Background information
- Also known as: Sly and the Mojo Men, The Mojo, Mojo
- Origin: San Francisco, California, United States
- Genres: Garage rock; sunshine pop; psychedelic rock; folk pop; psychedelic pop; baroque pop;
- Years active: 1965–1969
- Labels: Autumn, Warner Bros/Reprise, GRT Records
- Past members: Jim Alaimo Paul Curcio Don Metchick Bob Carhart Dennis DeCarr (Dennis Potokar) Jan Errico Sly Stone

= The Mojo Men =

American rock band

The Mojo Men was an American rock band based in San Francisco. Formed in 1965, the group underwent several name and personnel changes until their 1969 breakup. Their highest-charting Billboard Hot 100 single was a cover of Buffalo Springfield's "Sit Down, I Think I Love You", which peaked at number 36 in 1967.

==History==
Singer/bassist Jim Alaimo, guitarist Paul Curcio, drummer Dennis DeCarr (Potokar), and keyboardist Don Metchick were bandmates in Florida who moved to San Francisco in 1964 to form a new band.
There they met Sylvester Stewart, later known as Sly Stone, then a record producer at Autumn Records for acts such as The Beau Brummels and The Vejtables. Stewart and the band recorded a few songs under the name Sly and the Mojo Men but Stewart, unsatisfied with the results, chose not to release them.
He continued working with the band as a songwriter and producer on "Dance with Me" (1965), the Mojo Men's first song to enter the Billboard Hot 100 chart, and "She's My Baby" (1966).

DeCarr (Potokar) left the group in 1966 and was replaced by drummer/vocalist Jan Errico, formerly of the Vejtables.

[Task details]
Reproduce verbatim the stretch of the Mojo Men article that begins with the words "The Mojo Men was" and ends with "to release them.".

Chart analysis data
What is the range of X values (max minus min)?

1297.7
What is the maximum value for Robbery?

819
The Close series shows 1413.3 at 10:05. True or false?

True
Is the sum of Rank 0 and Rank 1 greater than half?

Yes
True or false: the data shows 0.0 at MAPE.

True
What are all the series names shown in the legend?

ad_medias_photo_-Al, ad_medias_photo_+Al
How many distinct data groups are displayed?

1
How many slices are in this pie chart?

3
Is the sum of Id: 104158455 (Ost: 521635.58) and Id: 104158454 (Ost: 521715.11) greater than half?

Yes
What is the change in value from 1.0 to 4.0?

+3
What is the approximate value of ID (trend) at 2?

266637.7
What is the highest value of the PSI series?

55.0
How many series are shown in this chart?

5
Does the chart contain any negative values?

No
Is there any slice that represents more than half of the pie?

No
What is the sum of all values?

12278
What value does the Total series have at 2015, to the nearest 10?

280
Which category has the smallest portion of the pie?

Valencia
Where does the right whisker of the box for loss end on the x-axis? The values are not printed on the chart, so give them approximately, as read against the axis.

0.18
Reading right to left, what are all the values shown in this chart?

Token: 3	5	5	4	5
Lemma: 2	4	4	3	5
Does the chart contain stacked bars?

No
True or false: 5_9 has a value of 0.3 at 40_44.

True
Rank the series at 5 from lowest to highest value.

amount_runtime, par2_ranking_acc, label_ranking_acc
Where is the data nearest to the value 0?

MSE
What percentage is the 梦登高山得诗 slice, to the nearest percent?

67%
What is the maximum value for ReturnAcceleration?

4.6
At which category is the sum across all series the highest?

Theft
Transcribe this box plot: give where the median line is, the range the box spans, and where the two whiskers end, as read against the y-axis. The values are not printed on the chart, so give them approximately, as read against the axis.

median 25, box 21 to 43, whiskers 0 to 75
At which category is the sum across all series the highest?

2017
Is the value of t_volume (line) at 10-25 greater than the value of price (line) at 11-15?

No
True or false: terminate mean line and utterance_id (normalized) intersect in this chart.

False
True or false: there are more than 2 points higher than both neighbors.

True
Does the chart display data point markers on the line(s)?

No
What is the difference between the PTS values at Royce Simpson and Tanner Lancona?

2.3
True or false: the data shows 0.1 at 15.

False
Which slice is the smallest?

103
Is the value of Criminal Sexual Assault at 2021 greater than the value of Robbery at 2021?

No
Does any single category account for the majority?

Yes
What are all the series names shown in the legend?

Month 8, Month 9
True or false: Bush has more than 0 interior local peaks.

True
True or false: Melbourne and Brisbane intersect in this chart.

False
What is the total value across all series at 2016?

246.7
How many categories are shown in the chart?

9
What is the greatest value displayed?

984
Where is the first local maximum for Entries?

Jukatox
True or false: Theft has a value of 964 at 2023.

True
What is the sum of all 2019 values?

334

[Result of the exercise]
The Mojo Men was an American rock band based in San Francisco. Formed in 1965, the group underwent several name and personnel changes until their 1969 breakup. Their highest-charting Billboard Hot 100 single was a cover of Buffalo Springfield's "Sit Down, I Think I Love You", which peaked at number 36 in 1967.

==History==
Singer/bassist Jim Alaimo, guitarist Paul Curcio, drummer Dennis DeCarr (Potokar), and keyboardist Don Metchick were bandmates in Florida who moved to San Francisco in 1964 to form a new band.
There they met Sylvester Stewart, later known as Sly Stone, then a record producer at Autumn Records for acts such as The Beau Brummels and The Vejtables. Stewart and the band recorded a few songs under the name Sly and the Mojo Men but Stewart, unsatisfied with the results, chose not to release them.